Parmi les sujets devant être évoqués lors de la réunion du mois de septembre — de concert avec de vastes questions politiques fastidieuses, notamment la réforme du Conseil de Sécurité, la création d’une commission pour l’établissement de la paix et l’abolition de l’actuelle Commission des droits de l’homme — s’inscrit un renouvellement international aux objectifs du Millénaire pour le développement (OMD), adoptés dans le sillage de l’Assemblée générale de l’ONU de l’an 2000.

Les OMD incluent notamment l’éradication de la pauvreté extrême et de la faim, la promotion de l’égalité entre les sexes et la démarginalisation des femmes, l’amélioration de la santé maternelle, et la lutte contre le VIH/sida. Mais pour éviter toute controverse au niveau international, ils évitent la référence aux droits sexuels et aux droits reproductifs. (Pour tous les détails sur l’inclusion incontournable de ces droits dans les OMD, veuillez vous référer à mon précédent rapport pour la Fondation Hewlett.1) Et tout le monde sait maintenant que les objectifs, et les cibles et indicateurs permettant de les mesurer, ne peuvent être ni ne seront réécrits ou élargis, comme certains l’avaient espéré.
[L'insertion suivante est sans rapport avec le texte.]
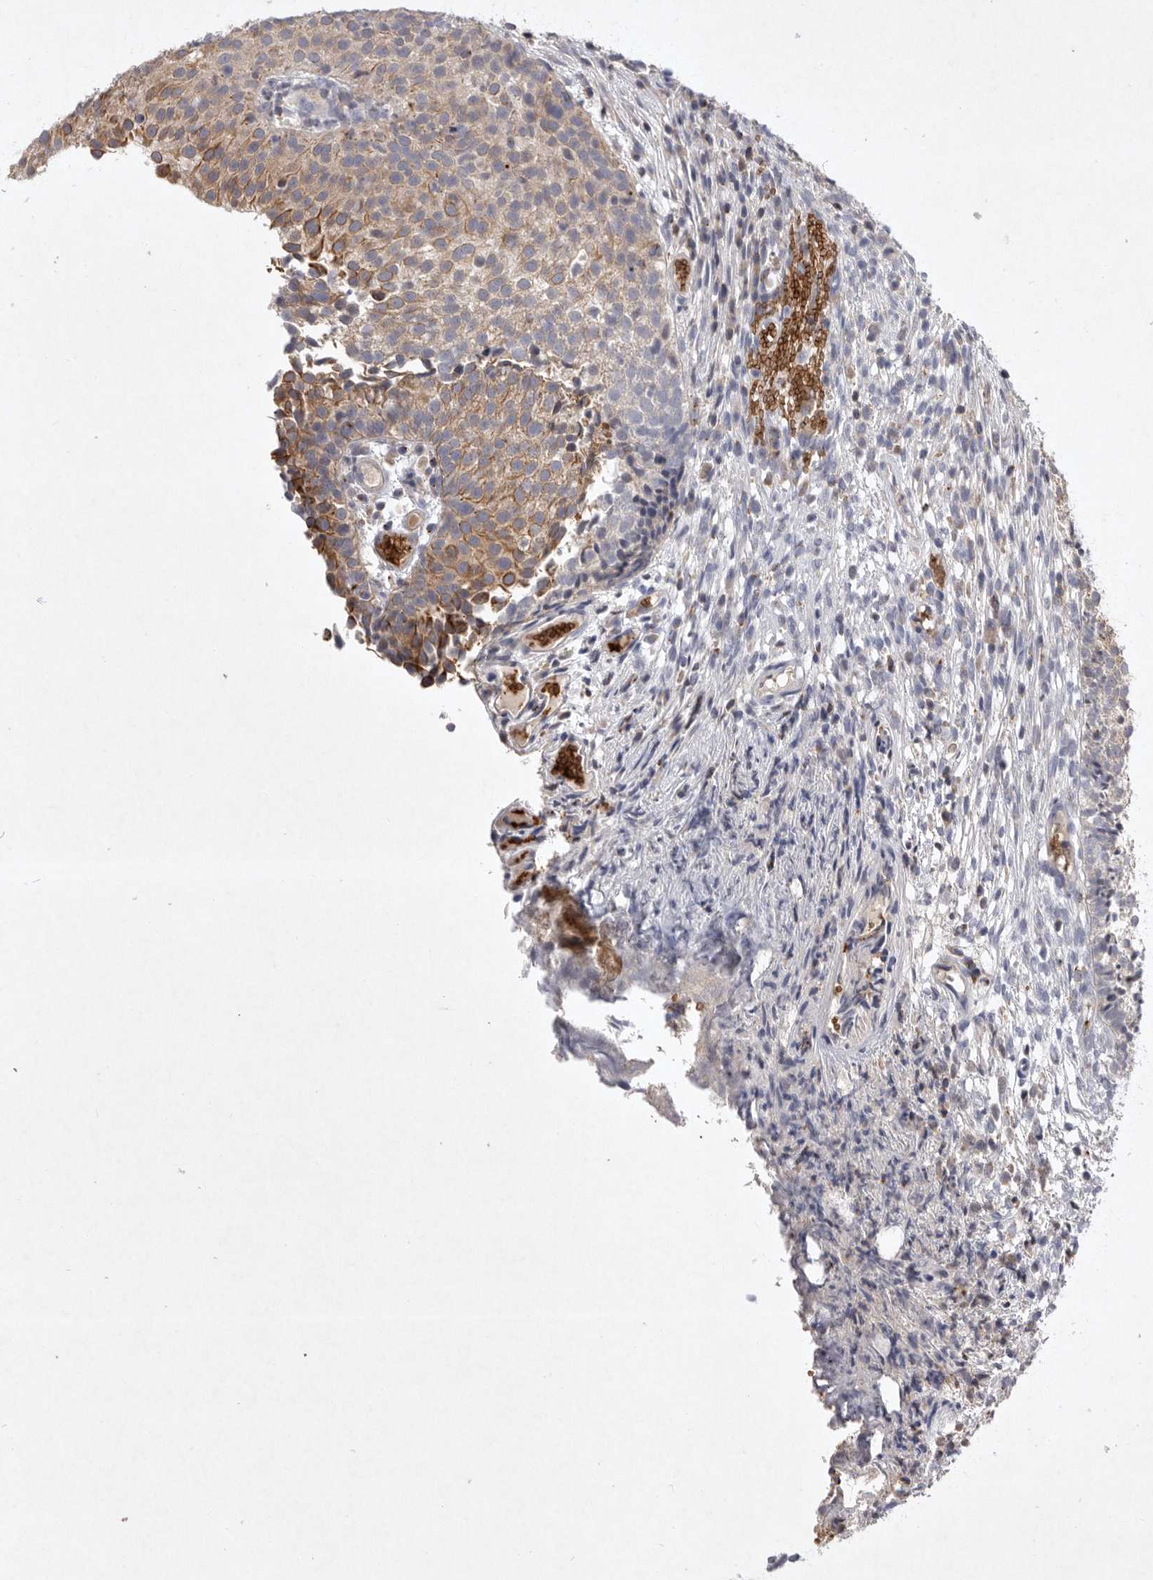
{"staining": {"intensity": "moderate", "quantity": ">75%", "location": "cytoplasmic/membranous"}, "tissue": "urothelial cancer", "cell_type": "Tumor cells", "image_type": "cancer", "snomed": [{"axis": "morphology", "description": "Urothelial carcinoma, Low grade"}, {"axis": "topography", "description": "Urinary bladder"}], "caption": "Human urothelial cancer stained with a brown dye displays moderate cytoplasmic/membranous positive staining in about >75% of tumor cells.", "gene": "TNFSF14", "patient": {"sex": "male", "age": 86}}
Cela ne laisse plus que la déclaration finale du Sommet approuvée par les dirigeants des gouvernements pour mettre en exergue le fait que les droits reproductifs des femmes sont essentiels pour une réduction de la taille de la famille, des enfants mieux éduqués et en meilleure santé, une réduction de la mortalité maternelle, une réduction du nombre de femmes contractant le sida, et bien d’autres avantages sociaux. Il est tout simplement impossible de réduire la pauvreté tant que l’on refuse aux femmes le pouvoir de changer leurs conditions de vie et celles de leurs familles.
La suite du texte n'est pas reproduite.